## Your instructions
Which lines in the material contain the word "instrument"? Gather each of them, treating uppercase and lowercase as different.
** Begin **
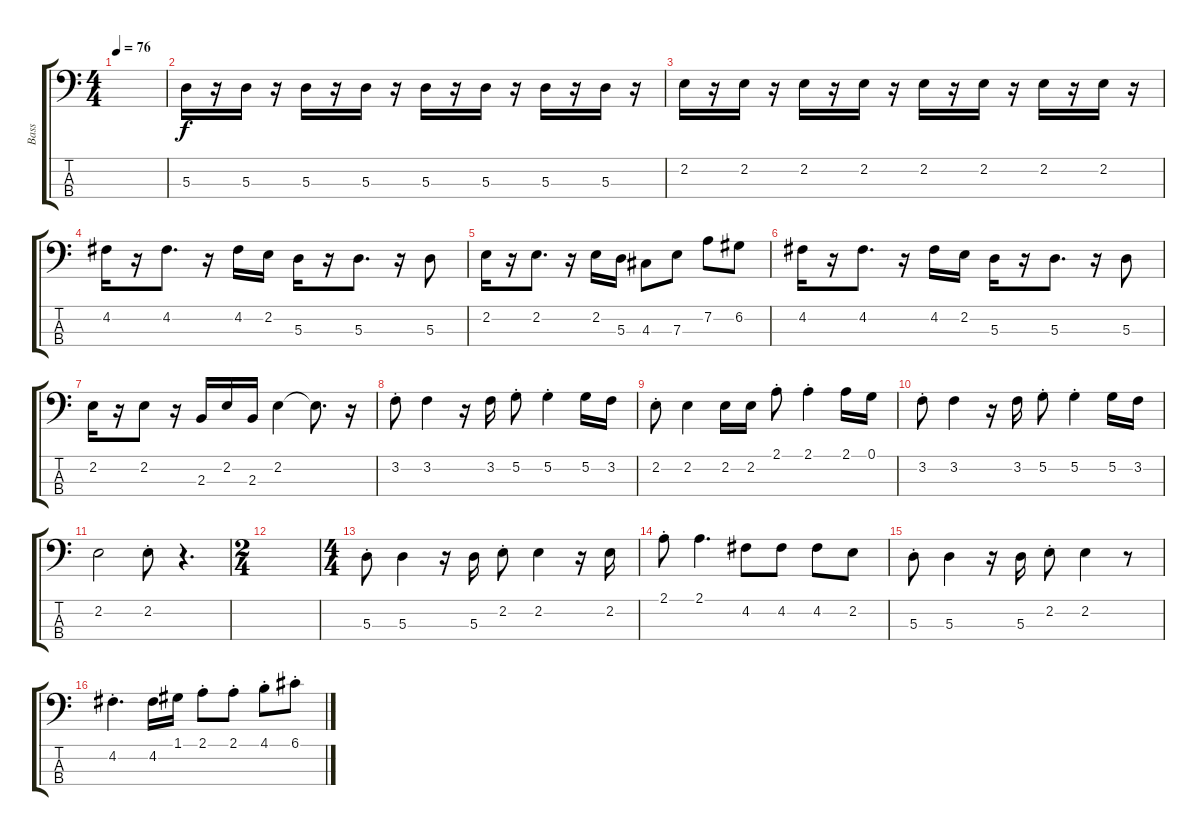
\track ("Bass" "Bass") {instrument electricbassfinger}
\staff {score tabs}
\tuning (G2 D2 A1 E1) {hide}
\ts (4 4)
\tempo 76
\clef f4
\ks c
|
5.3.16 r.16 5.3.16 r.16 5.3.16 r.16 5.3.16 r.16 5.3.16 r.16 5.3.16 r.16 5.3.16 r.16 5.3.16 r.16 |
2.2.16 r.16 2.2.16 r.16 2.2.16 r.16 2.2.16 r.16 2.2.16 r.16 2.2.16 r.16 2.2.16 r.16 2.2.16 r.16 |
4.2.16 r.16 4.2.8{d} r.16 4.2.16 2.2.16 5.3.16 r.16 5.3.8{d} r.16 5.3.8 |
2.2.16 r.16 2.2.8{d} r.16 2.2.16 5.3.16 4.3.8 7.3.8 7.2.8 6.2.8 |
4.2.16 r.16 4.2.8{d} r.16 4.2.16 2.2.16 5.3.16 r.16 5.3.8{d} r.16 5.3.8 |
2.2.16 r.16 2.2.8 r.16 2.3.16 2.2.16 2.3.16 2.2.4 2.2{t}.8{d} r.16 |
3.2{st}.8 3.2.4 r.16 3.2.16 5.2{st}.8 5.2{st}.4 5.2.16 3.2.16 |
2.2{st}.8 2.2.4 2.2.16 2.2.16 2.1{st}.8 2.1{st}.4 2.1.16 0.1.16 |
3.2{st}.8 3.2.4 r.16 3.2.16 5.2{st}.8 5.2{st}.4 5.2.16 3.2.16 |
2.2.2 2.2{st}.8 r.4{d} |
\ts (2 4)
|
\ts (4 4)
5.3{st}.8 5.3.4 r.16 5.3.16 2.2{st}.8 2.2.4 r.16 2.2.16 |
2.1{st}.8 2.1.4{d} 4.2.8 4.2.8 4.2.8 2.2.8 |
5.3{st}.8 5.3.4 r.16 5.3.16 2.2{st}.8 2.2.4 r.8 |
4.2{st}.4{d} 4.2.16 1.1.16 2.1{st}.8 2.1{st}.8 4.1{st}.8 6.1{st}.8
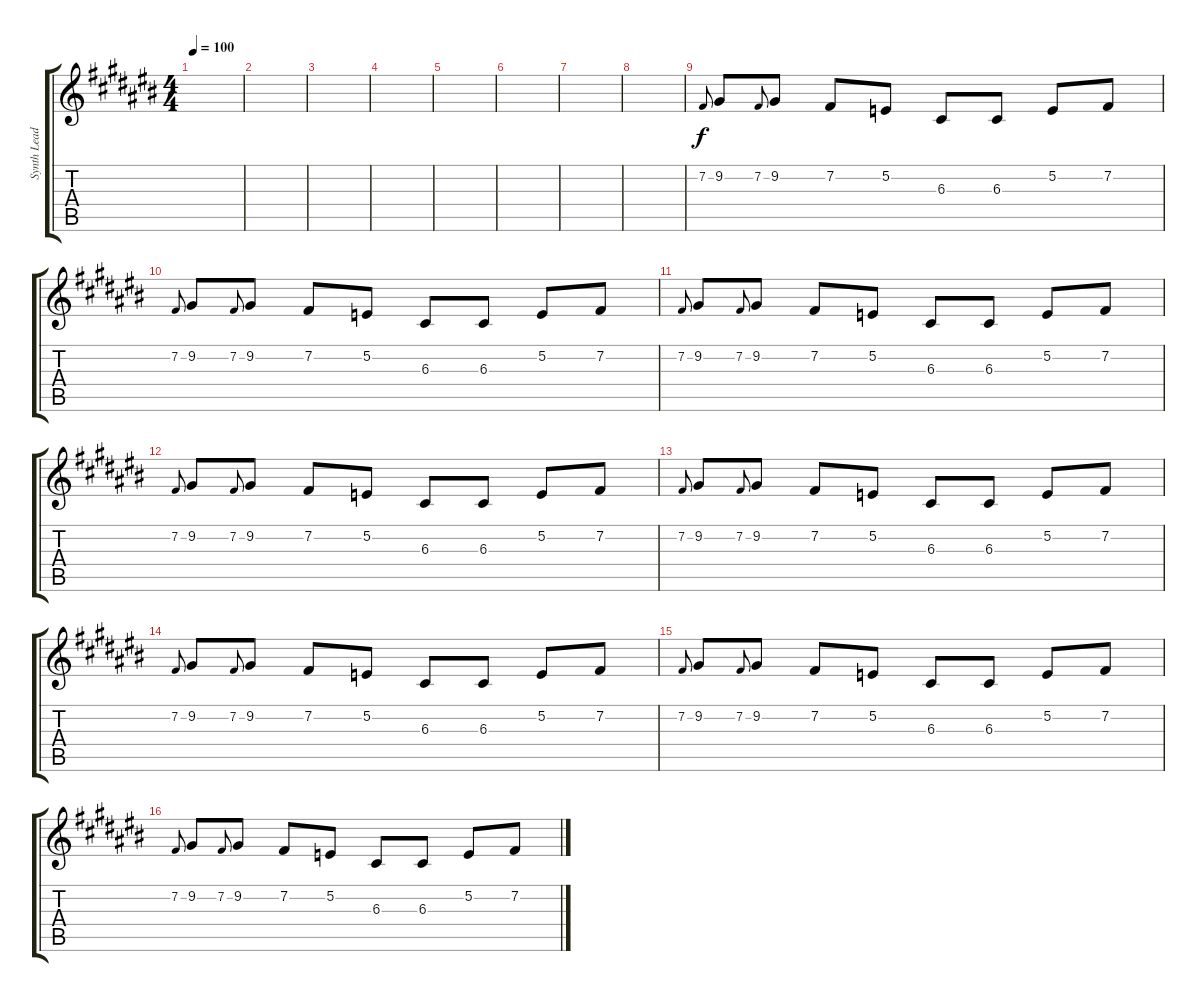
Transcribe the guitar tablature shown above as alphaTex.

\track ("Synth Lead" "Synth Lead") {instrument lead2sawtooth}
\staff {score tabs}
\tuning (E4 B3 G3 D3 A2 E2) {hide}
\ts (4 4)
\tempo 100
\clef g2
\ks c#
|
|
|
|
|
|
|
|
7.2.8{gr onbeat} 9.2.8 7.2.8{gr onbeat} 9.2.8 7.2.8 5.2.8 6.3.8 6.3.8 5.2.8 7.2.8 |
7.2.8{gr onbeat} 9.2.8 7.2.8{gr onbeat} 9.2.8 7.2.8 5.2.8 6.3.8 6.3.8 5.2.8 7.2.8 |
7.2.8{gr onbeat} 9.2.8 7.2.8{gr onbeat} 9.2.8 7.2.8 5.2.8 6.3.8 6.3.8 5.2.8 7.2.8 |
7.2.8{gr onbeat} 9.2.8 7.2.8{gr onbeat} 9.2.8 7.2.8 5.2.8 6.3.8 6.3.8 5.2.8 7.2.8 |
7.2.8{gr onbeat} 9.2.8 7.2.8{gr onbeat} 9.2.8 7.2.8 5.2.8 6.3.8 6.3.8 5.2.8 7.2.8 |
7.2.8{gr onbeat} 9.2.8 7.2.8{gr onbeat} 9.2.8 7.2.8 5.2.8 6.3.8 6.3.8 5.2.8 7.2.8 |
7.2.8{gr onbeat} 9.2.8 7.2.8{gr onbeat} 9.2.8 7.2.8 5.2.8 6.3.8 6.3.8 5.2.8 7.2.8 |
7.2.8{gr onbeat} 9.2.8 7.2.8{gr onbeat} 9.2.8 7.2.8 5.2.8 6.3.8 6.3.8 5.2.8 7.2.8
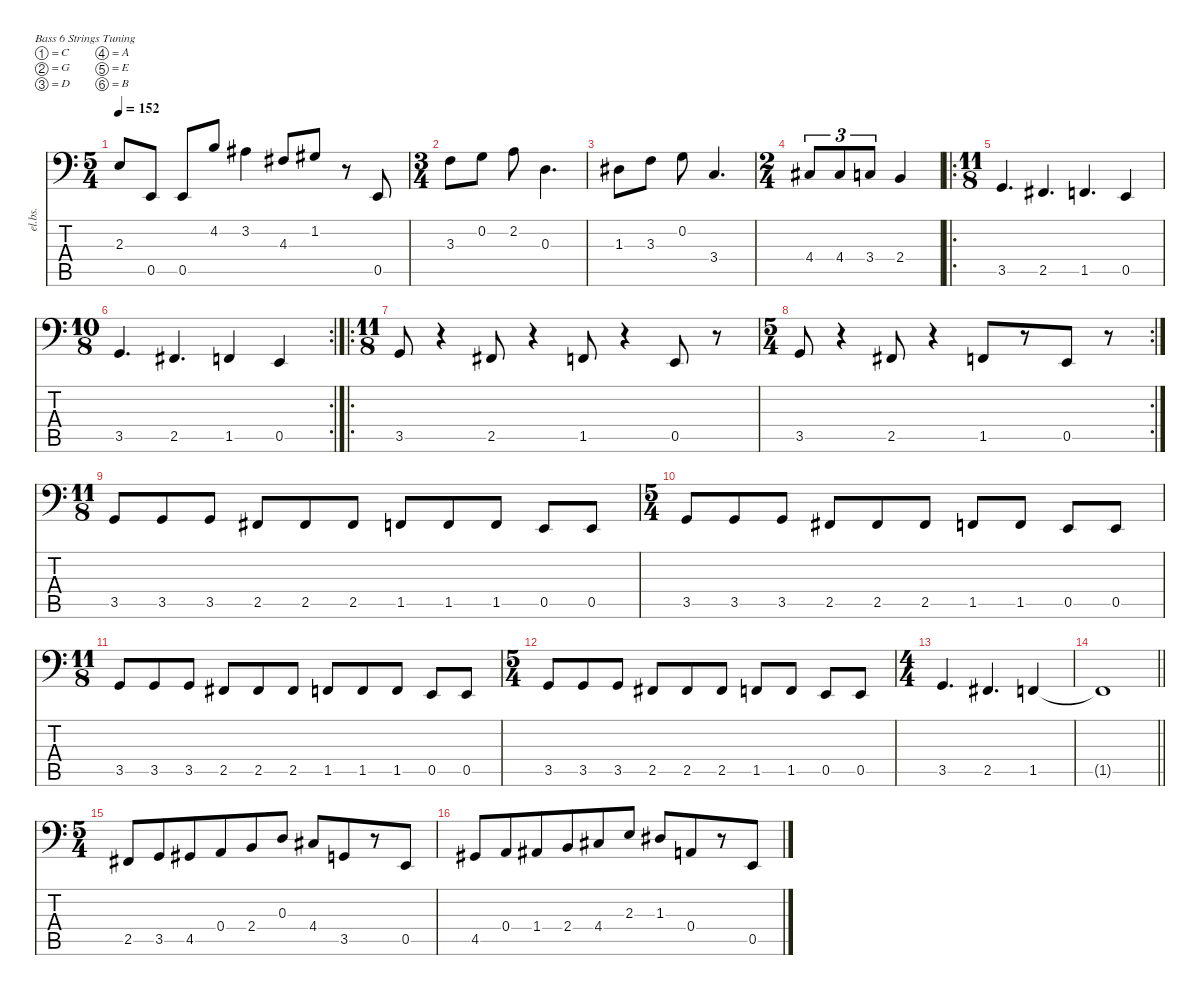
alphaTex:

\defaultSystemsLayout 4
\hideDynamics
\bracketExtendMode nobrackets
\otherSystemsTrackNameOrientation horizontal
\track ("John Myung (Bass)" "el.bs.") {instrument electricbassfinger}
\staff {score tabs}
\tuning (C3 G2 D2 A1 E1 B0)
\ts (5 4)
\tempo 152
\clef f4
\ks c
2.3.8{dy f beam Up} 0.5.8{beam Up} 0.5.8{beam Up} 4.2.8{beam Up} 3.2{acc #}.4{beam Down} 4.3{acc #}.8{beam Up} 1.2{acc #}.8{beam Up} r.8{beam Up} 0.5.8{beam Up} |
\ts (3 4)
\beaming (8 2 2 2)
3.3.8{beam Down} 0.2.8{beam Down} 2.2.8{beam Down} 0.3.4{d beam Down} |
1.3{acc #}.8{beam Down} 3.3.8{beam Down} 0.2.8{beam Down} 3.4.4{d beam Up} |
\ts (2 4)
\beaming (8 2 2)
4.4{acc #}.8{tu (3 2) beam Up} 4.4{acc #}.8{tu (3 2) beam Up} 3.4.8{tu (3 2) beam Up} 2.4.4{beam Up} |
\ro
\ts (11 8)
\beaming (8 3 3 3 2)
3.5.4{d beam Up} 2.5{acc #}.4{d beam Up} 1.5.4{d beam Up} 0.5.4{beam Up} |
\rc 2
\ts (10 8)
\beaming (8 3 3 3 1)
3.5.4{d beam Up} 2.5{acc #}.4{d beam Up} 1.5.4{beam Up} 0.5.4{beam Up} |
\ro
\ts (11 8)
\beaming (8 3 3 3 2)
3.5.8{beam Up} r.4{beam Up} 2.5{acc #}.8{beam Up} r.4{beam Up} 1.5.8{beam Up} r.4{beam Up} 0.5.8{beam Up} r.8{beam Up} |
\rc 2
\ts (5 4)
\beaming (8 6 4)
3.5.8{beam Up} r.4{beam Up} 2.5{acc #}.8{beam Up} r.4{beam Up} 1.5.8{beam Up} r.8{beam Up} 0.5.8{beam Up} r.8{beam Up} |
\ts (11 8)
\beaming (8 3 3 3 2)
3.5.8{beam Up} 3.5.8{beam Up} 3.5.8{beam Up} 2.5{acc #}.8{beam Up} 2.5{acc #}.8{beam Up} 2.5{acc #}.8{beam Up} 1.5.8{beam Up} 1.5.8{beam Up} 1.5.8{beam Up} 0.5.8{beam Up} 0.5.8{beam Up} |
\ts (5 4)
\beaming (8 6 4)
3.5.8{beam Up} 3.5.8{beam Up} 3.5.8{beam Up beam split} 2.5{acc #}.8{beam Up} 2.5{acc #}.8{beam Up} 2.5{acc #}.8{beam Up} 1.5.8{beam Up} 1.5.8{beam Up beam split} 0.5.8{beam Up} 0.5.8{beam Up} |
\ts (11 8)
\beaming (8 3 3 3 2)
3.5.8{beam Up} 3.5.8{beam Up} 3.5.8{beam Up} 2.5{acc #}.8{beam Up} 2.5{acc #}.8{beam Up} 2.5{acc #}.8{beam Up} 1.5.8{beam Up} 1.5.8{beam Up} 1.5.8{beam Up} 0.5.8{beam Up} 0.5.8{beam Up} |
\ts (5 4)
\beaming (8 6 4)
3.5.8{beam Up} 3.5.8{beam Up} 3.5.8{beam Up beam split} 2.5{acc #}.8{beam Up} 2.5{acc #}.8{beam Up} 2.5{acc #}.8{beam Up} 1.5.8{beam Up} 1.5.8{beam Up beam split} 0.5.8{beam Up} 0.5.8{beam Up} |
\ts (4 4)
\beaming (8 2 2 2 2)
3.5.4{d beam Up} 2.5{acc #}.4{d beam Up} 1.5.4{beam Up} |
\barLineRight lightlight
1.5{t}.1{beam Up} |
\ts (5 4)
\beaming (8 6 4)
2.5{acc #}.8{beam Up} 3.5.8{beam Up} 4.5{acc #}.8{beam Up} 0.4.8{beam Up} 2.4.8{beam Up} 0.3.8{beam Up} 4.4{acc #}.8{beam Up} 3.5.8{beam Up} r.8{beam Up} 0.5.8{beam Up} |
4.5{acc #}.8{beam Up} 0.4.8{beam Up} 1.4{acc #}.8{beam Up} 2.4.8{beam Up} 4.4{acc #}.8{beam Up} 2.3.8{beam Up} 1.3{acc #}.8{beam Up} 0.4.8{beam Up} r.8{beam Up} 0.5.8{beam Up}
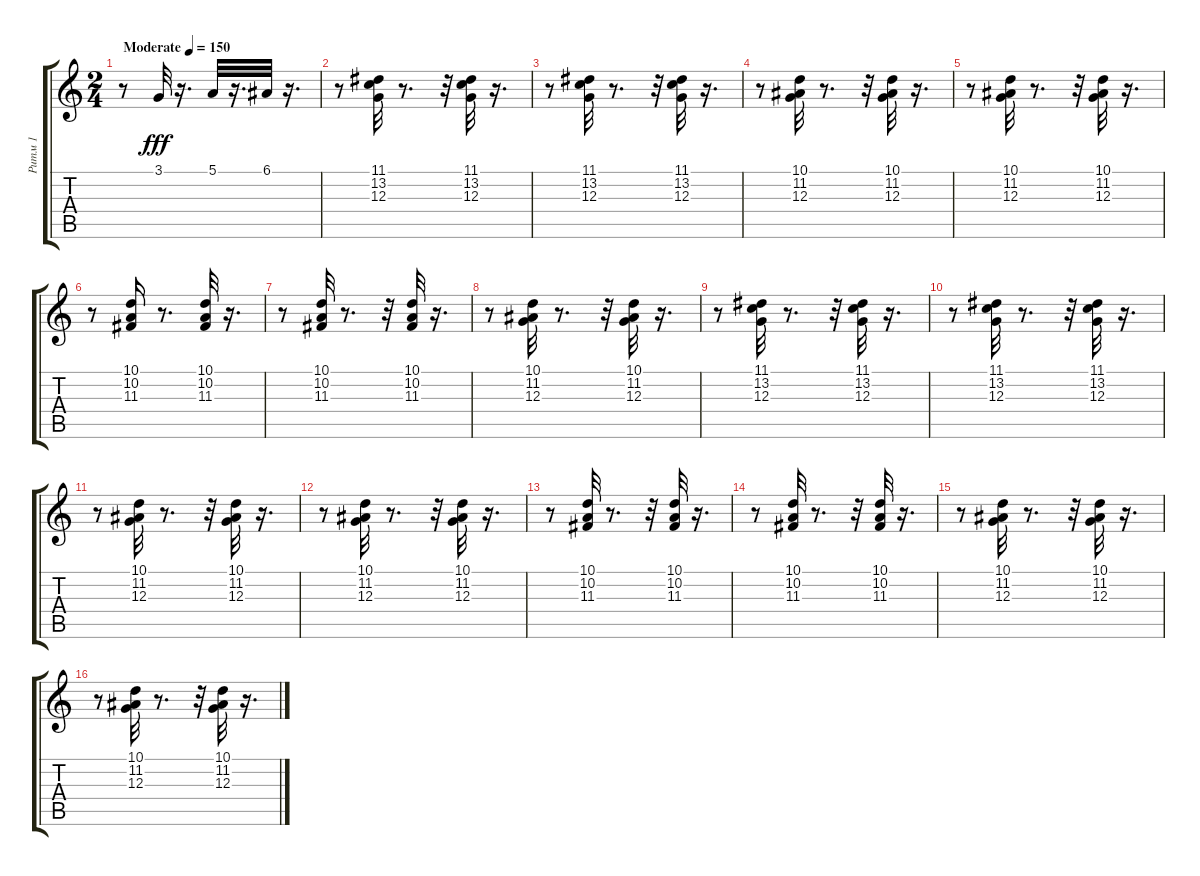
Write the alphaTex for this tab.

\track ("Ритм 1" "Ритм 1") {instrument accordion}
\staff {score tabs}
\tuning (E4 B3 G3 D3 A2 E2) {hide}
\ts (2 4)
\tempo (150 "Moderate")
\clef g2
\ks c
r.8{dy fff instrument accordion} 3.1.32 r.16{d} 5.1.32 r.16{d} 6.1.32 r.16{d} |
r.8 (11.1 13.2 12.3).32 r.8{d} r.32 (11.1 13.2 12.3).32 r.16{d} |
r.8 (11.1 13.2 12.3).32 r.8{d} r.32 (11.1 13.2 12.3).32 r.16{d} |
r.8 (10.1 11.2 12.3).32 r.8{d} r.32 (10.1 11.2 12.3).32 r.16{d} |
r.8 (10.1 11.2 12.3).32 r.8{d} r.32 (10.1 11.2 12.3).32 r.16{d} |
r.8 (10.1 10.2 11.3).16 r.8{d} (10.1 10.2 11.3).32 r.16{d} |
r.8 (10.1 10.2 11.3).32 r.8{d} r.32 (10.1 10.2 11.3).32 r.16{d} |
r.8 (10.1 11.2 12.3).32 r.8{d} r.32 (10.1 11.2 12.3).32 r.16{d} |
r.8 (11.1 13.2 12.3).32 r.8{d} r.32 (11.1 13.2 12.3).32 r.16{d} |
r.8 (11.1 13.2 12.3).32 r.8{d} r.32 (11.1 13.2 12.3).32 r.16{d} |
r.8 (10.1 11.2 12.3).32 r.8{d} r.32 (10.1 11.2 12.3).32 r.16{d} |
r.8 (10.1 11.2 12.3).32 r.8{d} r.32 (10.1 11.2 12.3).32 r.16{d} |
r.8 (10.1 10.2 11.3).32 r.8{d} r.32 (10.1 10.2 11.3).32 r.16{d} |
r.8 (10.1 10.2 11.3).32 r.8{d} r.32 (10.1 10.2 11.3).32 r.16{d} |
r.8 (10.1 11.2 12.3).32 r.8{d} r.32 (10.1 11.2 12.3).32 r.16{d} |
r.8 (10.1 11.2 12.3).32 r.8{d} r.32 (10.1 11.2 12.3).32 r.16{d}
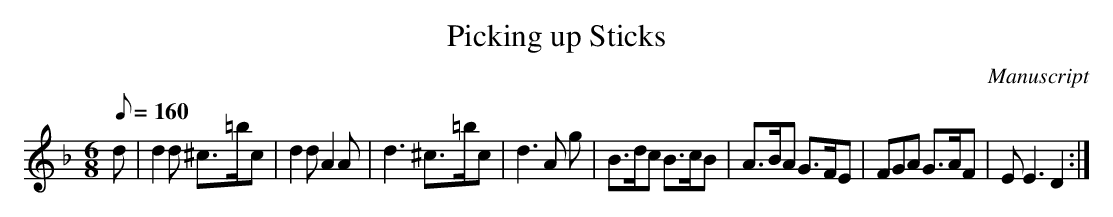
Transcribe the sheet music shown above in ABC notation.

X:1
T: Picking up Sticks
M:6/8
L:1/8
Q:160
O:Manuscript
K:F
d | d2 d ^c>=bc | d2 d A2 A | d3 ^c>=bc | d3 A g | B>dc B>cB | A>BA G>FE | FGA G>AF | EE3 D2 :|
** End **
## Task result
\track ("Bass" "Bass") {instrument electricbassfinger}
\track ("Synth Lead" "Synth Lead") {instrument lead2sawtooth}
\track ("John Myung (Bass)" "el.bs.") {instrument electricbassfinger}
\track ("Ритм 1" "Ритм 1") {instrument accordion}
r.8{dy fff instrument accordion} 3.1.32 r.16{d} 5.1.32 r.16{d} 6.1.32 r.16{d} |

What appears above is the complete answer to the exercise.